Pour Christian Vanin, la Boutique de formation multimédia est bien sûr un succès, au départ fondé sur l’intuition que les "nouvelles technologies sont un moyen extrordinaire de raccrocher avec le monde de l’apprentissage, en réassociant la notion de travail à celle de plaisir".
Depuis la première année, l’expérience a tout même livré quelques enseignements et donné lieu à quelques modifications. Ainsi, le "cybercafé", d’accès totalement libre, n’existe plus. "A l’usage, un encadrement est nécessaire, moins pour fliquer que pour aider les élèves bloqués sur une machine", précise Christian Vanin. Pour intéresser les "décrocheurs", le formateur multimédia a aussi abandonné l’idée de les laisser découvrir les outils informatiques progressivement et leur en montre désormais toutes les potentialités dès le début de l’année.
Meilleure image de soi
Pour ses productions, le Pôle délaisse aussi les traditionnelles pages web et sites personnels, au profit de travaux réalisés avec des logiciels professionnels, plus valorisants aux yeux des élèves. Enfin, Christian Vanin souhaite développer des stages plus intensifs, conduits sur plusieurs jours, afin de lutter contre le morcellement des cours hebdomadaires. Il cherche pour cela à obtenir le statut d’artiste résident dans un établissement scolaire pour les intervenants professionnels du programme.

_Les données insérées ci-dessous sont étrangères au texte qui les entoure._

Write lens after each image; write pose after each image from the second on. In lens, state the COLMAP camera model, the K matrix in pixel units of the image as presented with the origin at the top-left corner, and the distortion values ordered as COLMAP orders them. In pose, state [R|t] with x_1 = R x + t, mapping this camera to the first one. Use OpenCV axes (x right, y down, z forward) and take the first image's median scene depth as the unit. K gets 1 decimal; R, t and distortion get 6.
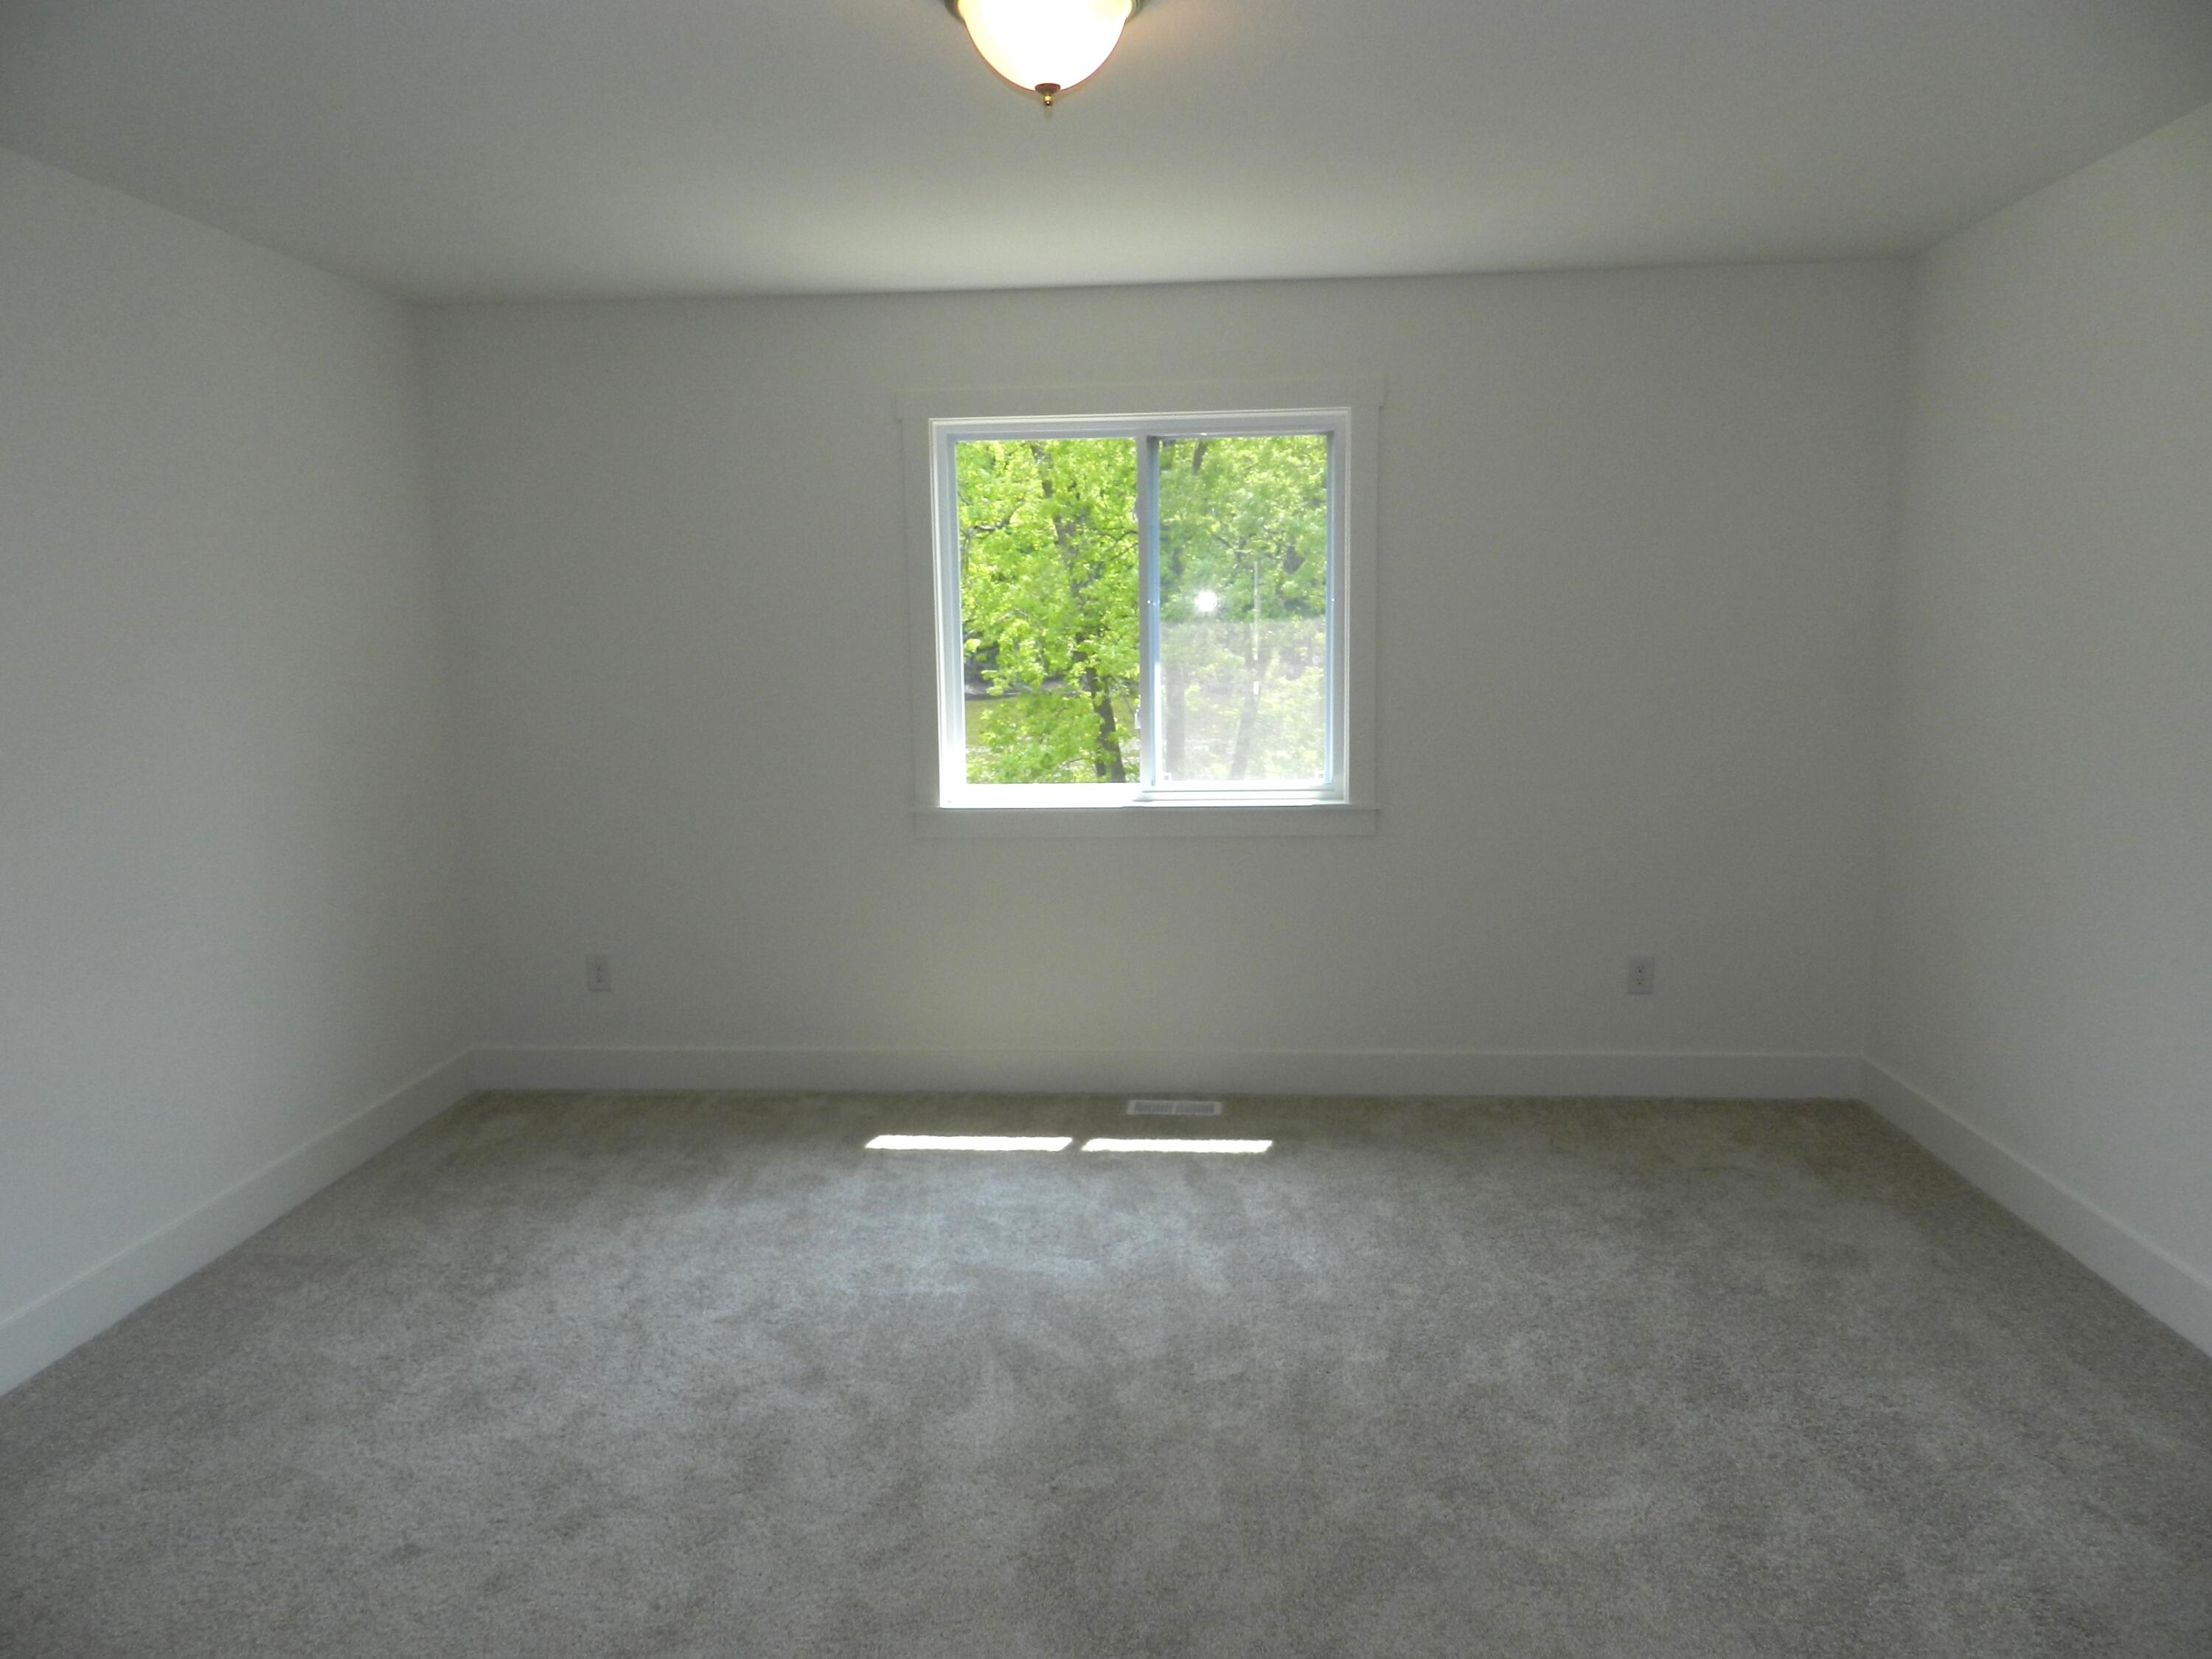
lens RADIAL K [[1493.7, 0, 1080.0], [0, 1493.7, 827.6], [0, 0, 1]] dist [0.005047, 0.001967]
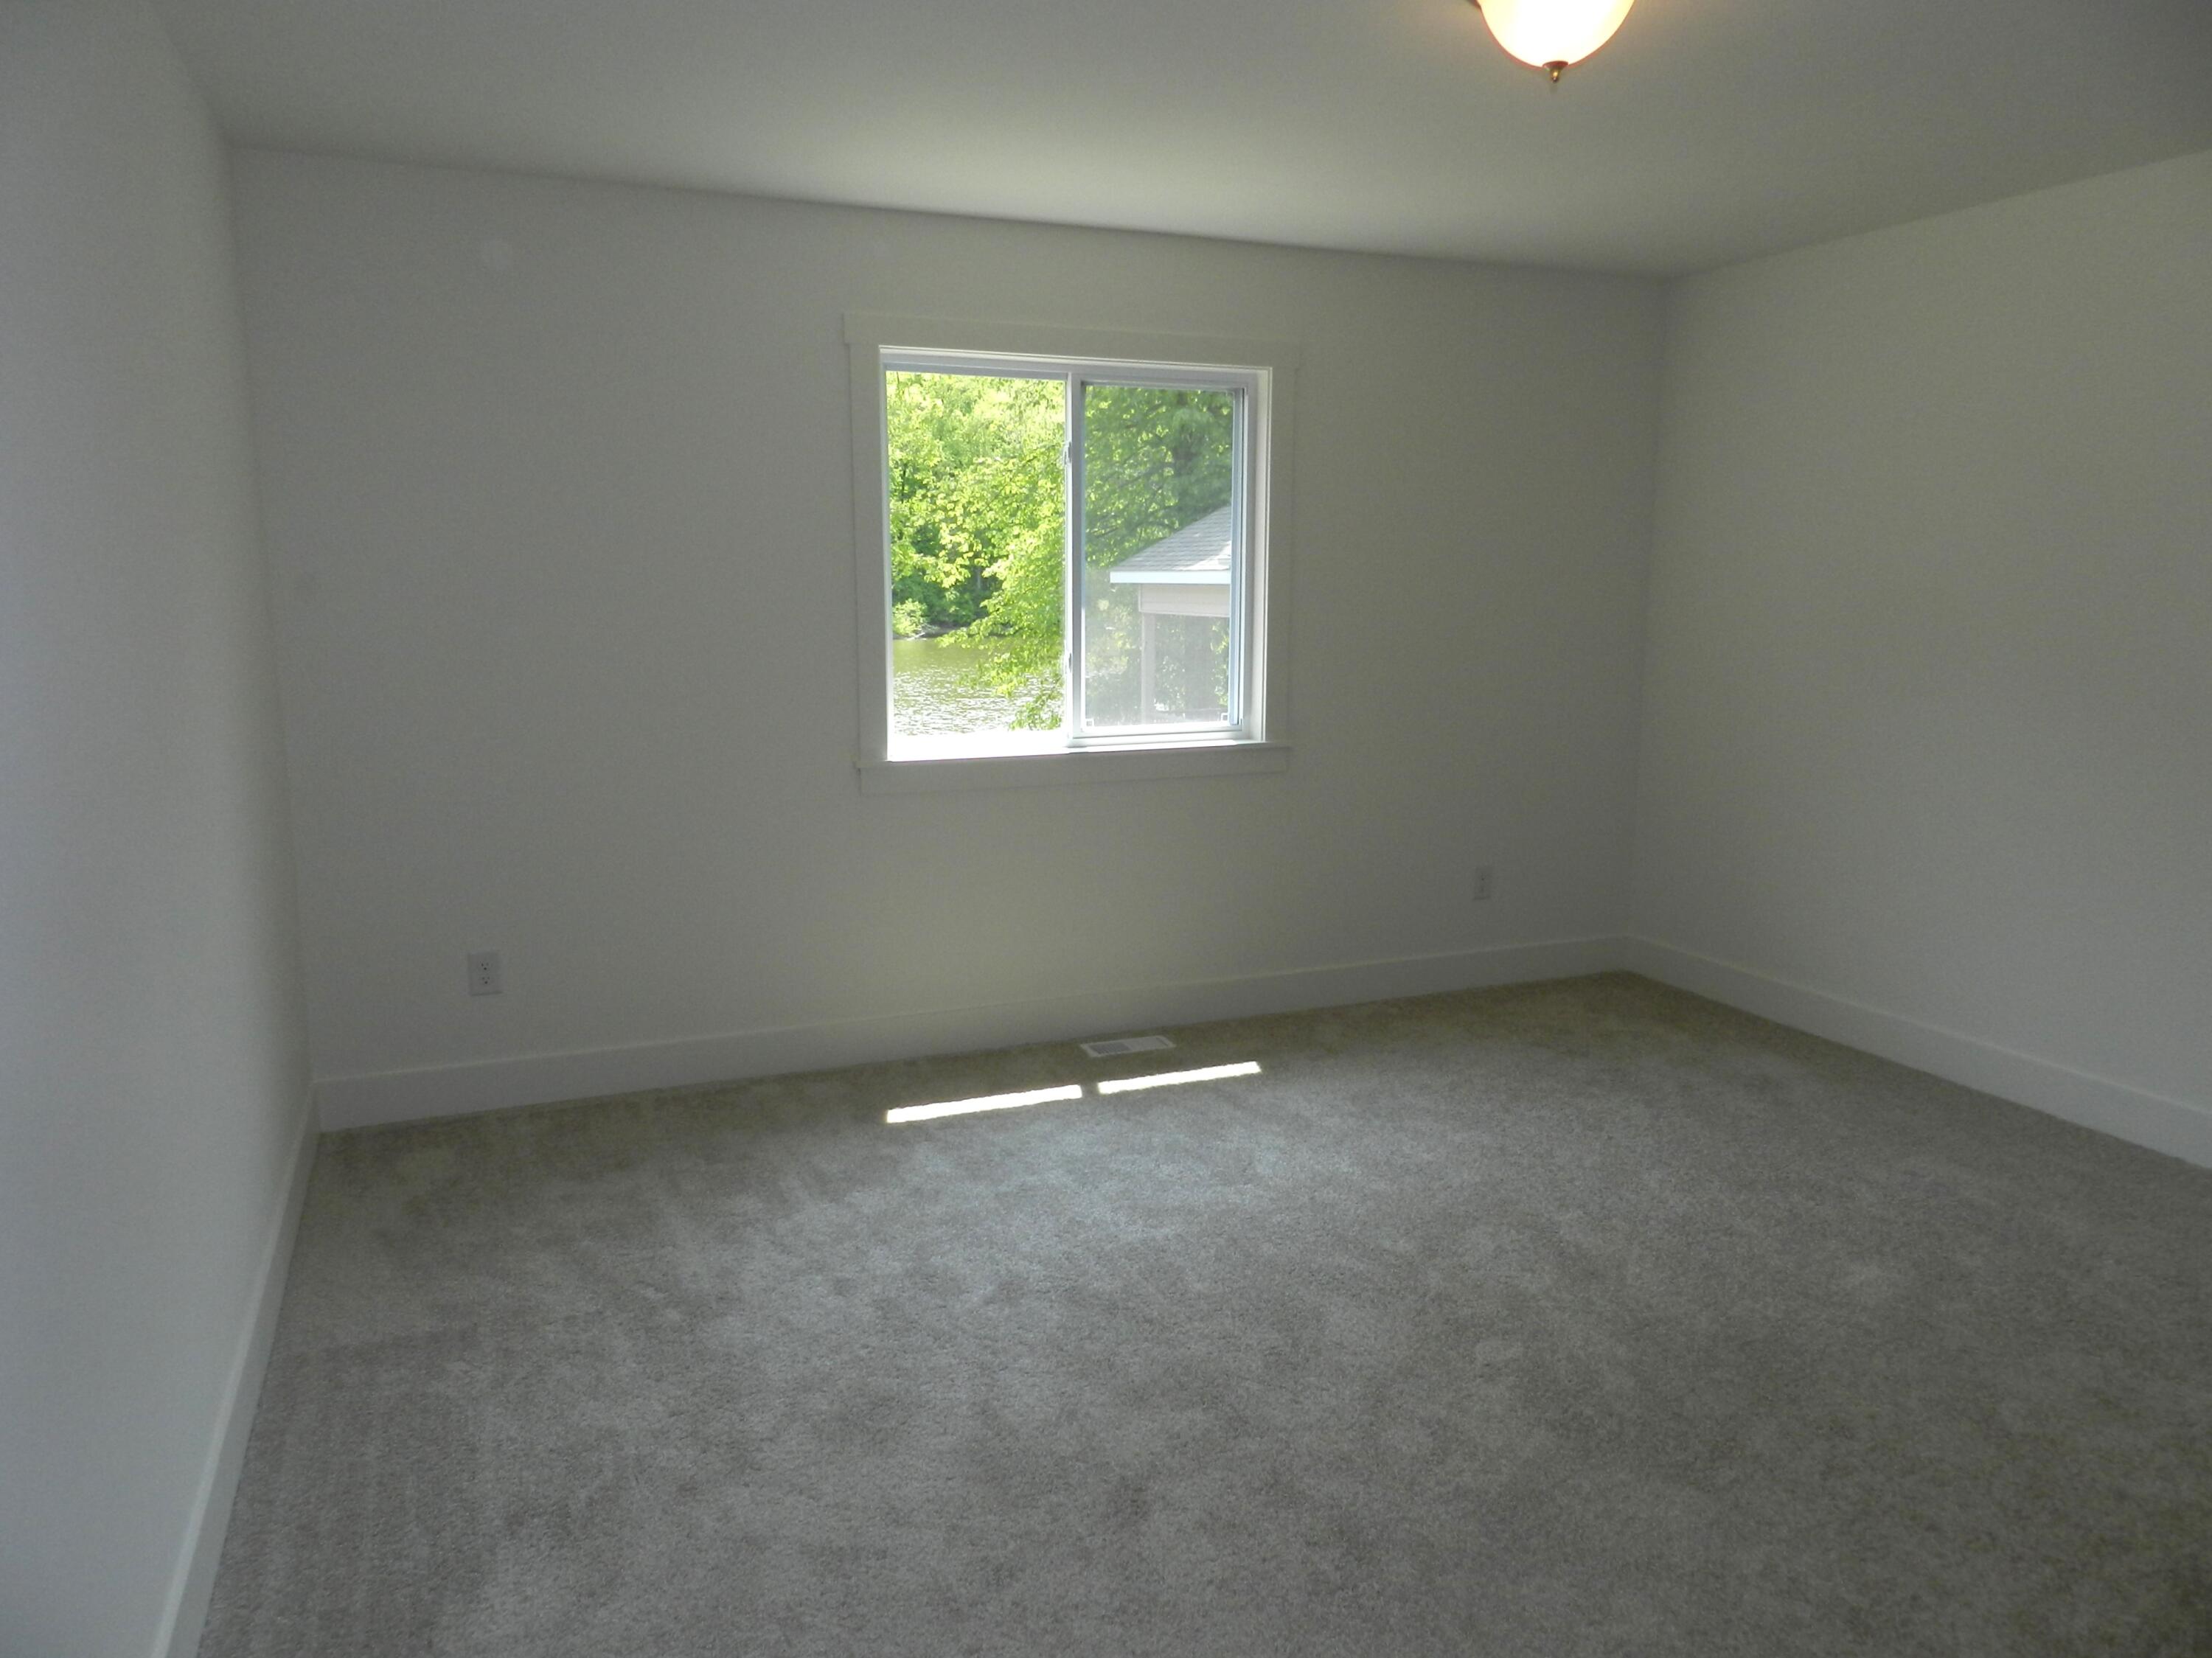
lens RADIAL K [[1530.6, 0, 1106.0], [0, 1530.6, 829.0], [0, 0, 1]] dist [0.008183, 0.002034]
pose [[0.895458, -0.059351, 0.441173, -0.443475], [0.046324, 0.998115, 0.040251, -0.003772], [-0.442730, -0.015606, 0.896519, 0.076534]]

Au final, l’apport de l’arsenal informatique dans la lutte contre l’échec scolaire des élèves du Pôle semble résider moins dans le remplacement des processus éducatifs traditionnels qu’en tant qu’outil au service de d’une démarche tournée vers la production concrète. Christian Vanin voit dans les postes multimédias en accès libre à la Boutique des machines polyvalentes que les élèves peuvent enfin s’approprier, avec un bénéfice à court terme : "Pour des jeunes qui n’ont jamais touché un ordinateur, sauf parfois pour jouer, le fait d’avoir réussi quelque chose leur fait dire qu’ils ne sont plus des ratés."